Diduga Selundupkan Narkoba, Kosta Rika Ekstradisi Eks Menteri ke AS

- Kosta Rika mengekstradisi mantan Menteri Keamanan Celso Gamboa ke AS atas dugaan penyelundupan narkoba dan aktivitas ilegal, menjadi langkah penting dalam kerja sama hukum internasional.
- Ekstradisi ini merupakan yang pertama dilakukan Kosta Rika ke AS setelah reformasi konstitusional 2025, juga melibatkan rekan Gamboa, Edwin Danney Lopez Vega alias Pecho de Rata.
- Militer AS menembak kapal boat yang diduga membawa narkoba di pesisir Kosta Rika, dengan tiga orang selamat setelah operasi berdasarkan intelijen jalur penyelundupan Pasifik.
Jakarta, IDN Times - Kosta Rika resmi mengekstradisi mantan Menteri Keamanan Kosta Rika, Celso Gamboa ke Amerika Serikat (AS). Keputusan ini mengenai dugaan keterlibatannya dalam penyelundupan narkoba dan sejumlah aktivitas ilegal lainnya.
“Hari ini adalah ekstradisi pertama warga Kosta Rika atas permintaan dari pemerintah AS. Ini adalah momentum dalam melawan penyelundupan narkoba. Selama bertahun-tahun, kami melihat warga negara atau warga naturalisasi yang menggunakan kewarganegaraan untuk menghindari hukum internasional,” ungkap Jaksa Agung Kosta Rika, Carlo Diaz, dikutip dari EFE, Sabtu (21/3/2026).
Pada Desember 2025, Kosta Rika memperbolehkan kapal penjaga pantai AS untuk berlabuh di negaranya. Kapal AS tersebut akan ditugaskan di Kosta Rika sebagai bagian dari perlawanan kepada penyelundupan narkoba.
1. AS tuduh Gamboa sebagai otak penyelundupan narkoba di Kosta Rika
Ekstradisi ini didasarkan pada tuduhan AS kepada Gamboa yang diduga menjadi otak dari penyelundupan narkoba di Kosta Rika. Eks menteri keamanan itu disebut sudah memfasilitasi pengiriman kokain dari Kolombia ke AS lewat Kosta Rika.

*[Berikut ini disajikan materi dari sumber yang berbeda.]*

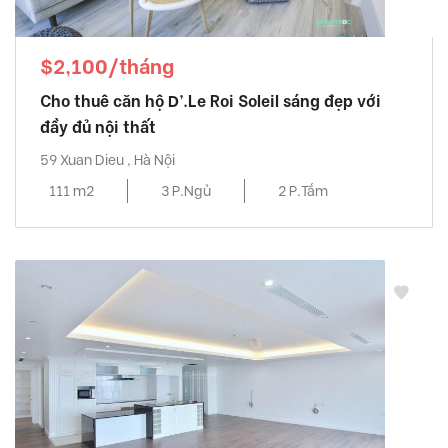
$2,100/tháng
Cho thuê căn hộ D’.Le Roi Soleil sáng đẹp với
đầy đủ nội thất
59 Xuan Dieu , Hà Nội
111 m2
3 P.Ngủ
2 P.Tắm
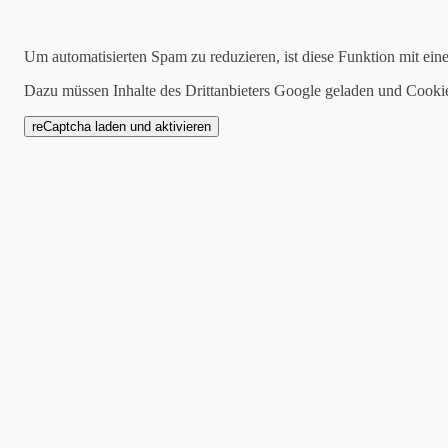
Suchen
Um automatisierten Spam zu reduzieren, ist diese Funktion mit ein
Dazu müssen Inhalte des Drittanbieters Google geladen und Cooki
2022-10-28
Messe Venus 2022 – Co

Gamboa disebut sudah menggunakan jaringan di dalam pemerintahan Kosta Rika untuk menerima informasi investigasi anti-narkoba dan menjual ke penyelundup narkoba lainnya. Ia juga dituding terlibat pencucian uang lewat firma hukum miliknya dan klub sepak bola.
2. Ekstradisi pertama Kosta Rika ke AS
Selain Gamboa, Kosta Rika juga sudah mengekstradisi rekan dari Gamboa, yakni Edwin Danney Lopez vega alias Pecho de Rata. Langkah ini menjadi ekstradisi pertama yang dilakukan pemerintah Kosta Rika ke AS usai reformasi konstitusional pada Mei 2025.
Dilansir The Tico Times, Gamboa menjabat sebagai menteri pada 2014 dan kemudian menjabat sebagai hakim di Mahkamah Agung Kosta Rika. AS menudingnya memanfaatkan jabatan untuk membantu penyelundupan yang dilakukan Lopez Vega.
3. AS tembak kapal boat yang diduga bawa narkoba di pesisir Kosta Rika
Pada saat yang sama, Komando Selatan Militer AS mengumumkan keberhasilan menembak kapal boat yang diduga membawa narkoba di pesisir Kosta Rika. Aksi ini membuat setidaknya ada tiga orang yang selamat.
“Intelijen mengonfirmasi adanya kapal boat yang transit di sepanjang rute penyelundupan narkoba di Pasifik dan terlibat dalam penyelundupan narkoba. Tiga terduga penyelundup narkoba selamat dalam serangan tersebut,” katanya, dilansir dari NBC News.